2021 Reading Log: December (+ Writing Update)
Completed reads for December:
- Three Act Tragedy, by Agatha Christie
- The Murder on the Links, by Agatha Christie
- On Abstinence from Animal Food, by Porphyry
- Letter to Marcella, by Porphyry
- Saturnalia, by Lucian of Samosata
- The Life of Plotinus, by Porphyry
- The Wednesday Wizard, by Sherryl Jordan
- Denzil’s Dilemma, by Sherryl Jordan
- Denzil’s Great Bear Burglary, by Sherryl Jordan
- The Silver Dragon, by Sherryl Jordan
- A Murder is Announced, by Agatha Christie
- The Nature of Middle-earth, by J.R.R. Tolkien
- Cards on the Table, by Agatha Christie
- Introduction to Precious Metals, by Mark Grimwade
- Isagoge, by Porphyry
- The Road to Wigan Pier, by George Orwell
- Saturnalian Letters, by Lucian of Samosata
- Cronosolon, by Lucian of Samosata
- The Prose Edda, by Snorri Sturluson
- A Christmas Carol, by Charles Dickens
- A Child’s Christmas in Wales, by Dylan Thomas
- Sir Gawain and the Green Knight, by Anonymous
- Pearl, by Anonymous
- Sir Orfeo, by Anonymous
- On Fairy-Stories, by J.R.R. Tolkien
- The Homecoming of Beorhtnoth, Beorhthelm’s Son, by J.R.R. Tolkien
- The Chimes, by Charles Dickens
- Hercule Poirot’s Christmas, by Agatha Christie
- Auxiliaries to the Perception of Intelligible Natures, by Porphyry
- Sparkling Cyanide, by Agatha Christie
Porphyry’s tracts on ancient vegetarianism and Intelligible Natures are Thomas Taylor’s translations. Marcella’s Letter is Zimmern’s. Isagoge is Owen’s. The Prose Edda is Arthur Gilchrist Brodeur’s.

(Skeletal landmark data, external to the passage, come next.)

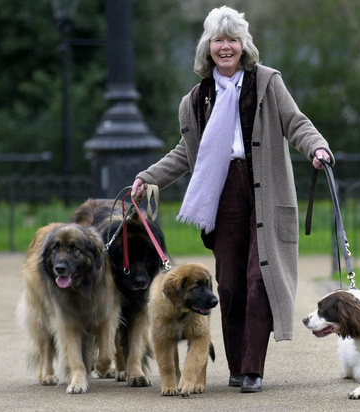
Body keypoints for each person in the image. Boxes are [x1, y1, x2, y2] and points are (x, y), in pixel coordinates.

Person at [131, 6, 333, 393]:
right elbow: (184, 153)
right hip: (222, 197)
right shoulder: (195, 100)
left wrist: (317, 148)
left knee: (260, 279)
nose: (226, 47)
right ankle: (237, 367)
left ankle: (253, 369)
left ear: (244, 46)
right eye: (219, 40)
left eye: (233, 40)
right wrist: (147, 178)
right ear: (208, 48)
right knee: (229, 286)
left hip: (266, 192)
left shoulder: (268, 83)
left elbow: (296, 123)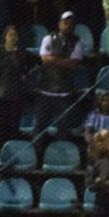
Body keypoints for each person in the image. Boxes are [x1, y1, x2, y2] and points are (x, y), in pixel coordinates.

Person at [36, 10, 83, 142]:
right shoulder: (48, 38)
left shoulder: (77, 42)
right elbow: (44, 59)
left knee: (63, 130)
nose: (68, 25)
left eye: (71, 23)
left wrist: (54, 59)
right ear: (59, 24)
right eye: (65, 22)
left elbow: (73, 64)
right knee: (40, 129)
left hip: (65, 93)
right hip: (45, 91)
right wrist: (64, 61)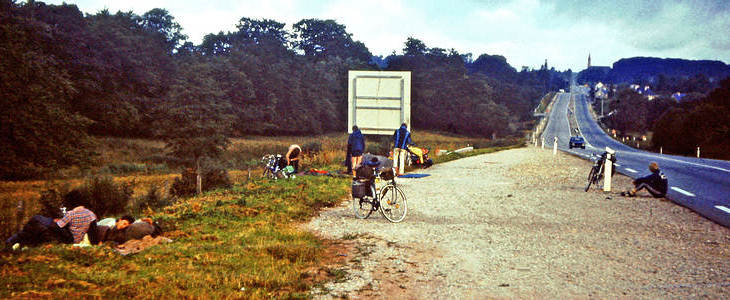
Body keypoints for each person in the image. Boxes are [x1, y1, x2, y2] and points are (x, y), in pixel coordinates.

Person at [6, 192, 98, 248]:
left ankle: (11, 241)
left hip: (69, 238)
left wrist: (55, 221)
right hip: (75, 238)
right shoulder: (91, 214)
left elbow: (58, 227)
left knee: (36, 219)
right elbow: (93, 230)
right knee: (37, 225)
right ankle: (16, 240)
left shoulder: (71, 214)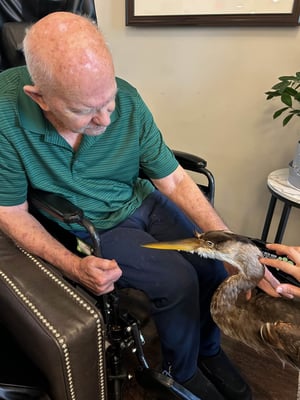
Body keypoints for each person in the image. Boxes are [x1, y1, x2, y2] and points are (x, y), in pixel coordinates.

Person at [0, 12, 280, 400]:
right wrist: (75, 266)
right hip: (88, 225)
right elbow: (11, 213)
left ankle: (208, 351)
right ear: (39, 97)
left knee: (214, 264)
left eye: (108, 100)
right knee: (177, 281)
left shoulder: (126, 100)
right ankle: (179, 372)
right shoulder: (5, 115)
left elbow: (176, 179)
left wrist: (237, 249)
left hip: (141, 200)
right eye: (84, 111)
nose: (104, 118)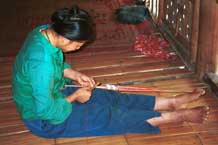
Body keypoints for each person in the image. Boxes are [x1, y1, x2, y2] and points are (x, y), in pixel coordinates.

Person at [12, 5, 209, 139]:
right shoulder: (41, 65)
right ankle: (173, 117)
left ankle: (169, 102)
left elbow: (56, 64)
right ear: (66, 38)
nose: (79, 48)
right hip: (44, 119)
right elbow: (47, 111)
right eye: (79, 44)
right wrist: (75, 96)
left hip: (54, 90)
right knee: (107, 115)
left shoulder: (45, 31)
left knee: (110, 97)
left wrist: (74, 75)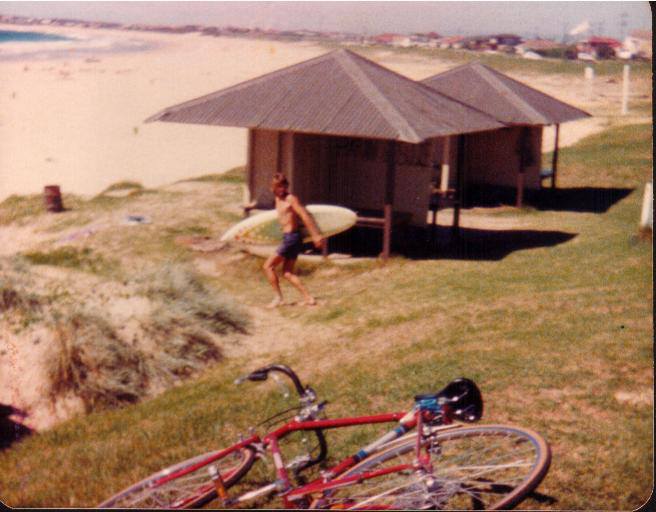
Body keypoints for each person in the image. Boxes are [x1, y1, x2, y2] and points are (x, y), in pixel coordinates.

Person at [263, 173, 324, 308]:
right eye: (279, 186)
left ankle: (279, 298)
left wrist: (315, 235)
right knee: (287, 273)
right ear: (273, 187)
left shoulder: (291, 199)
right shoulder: (277, 199)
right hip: (289, 238)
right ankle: (309, 298)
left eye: (284, 186)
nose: (282, 189)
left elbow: (304, 215)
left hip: (291, 238)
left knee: (268, 266)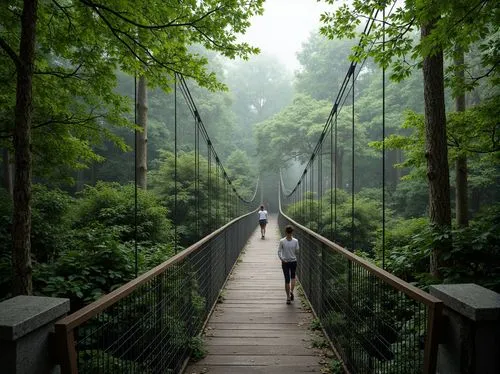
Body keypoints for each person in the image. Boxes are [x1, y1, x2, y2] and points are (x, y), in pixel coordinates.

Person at [277, 225, 299, 305]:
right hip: (293, 261)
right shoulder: (296, 241)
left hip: (285, 262)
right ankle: (291, 291)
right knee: (293, 277)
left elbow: (279, 251)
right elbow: (297, 251)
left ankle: (288, 298)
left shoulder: (282, 241)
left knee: (287, 279)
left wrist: (282, 258)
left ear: (285, 232)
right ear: (292, 232)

Sir Gawain and the Green Knight, Pearl, and Sir Orfeo are J.R.R. Tolkien’s translations, as combined in the single volume edited by Christopher Tolkien.
Hercule Poirot’s Christmas is set over the week of 22nd December to 28th December, so I read each chapter on the relevant day – rather like a strange Advent Calendar, but with a murder mystery.
As you can see, December was an excellent reading month, to cap off a solid reading year generally. And while December was quiet so far as work on Old Phuul went, it was also not without note in the short story department. I churned out an extremely meaty story about… tin. As in, the metal. At 5,850 or so words, Of Tin and Tintagel is my longest completed fictional work after Wise Phuul and my sword and sorcery pieces.
I hope to recapture the energy for completing Old Phuul in the New Year – but compared with previous years, 2021 has actually seen solid progress.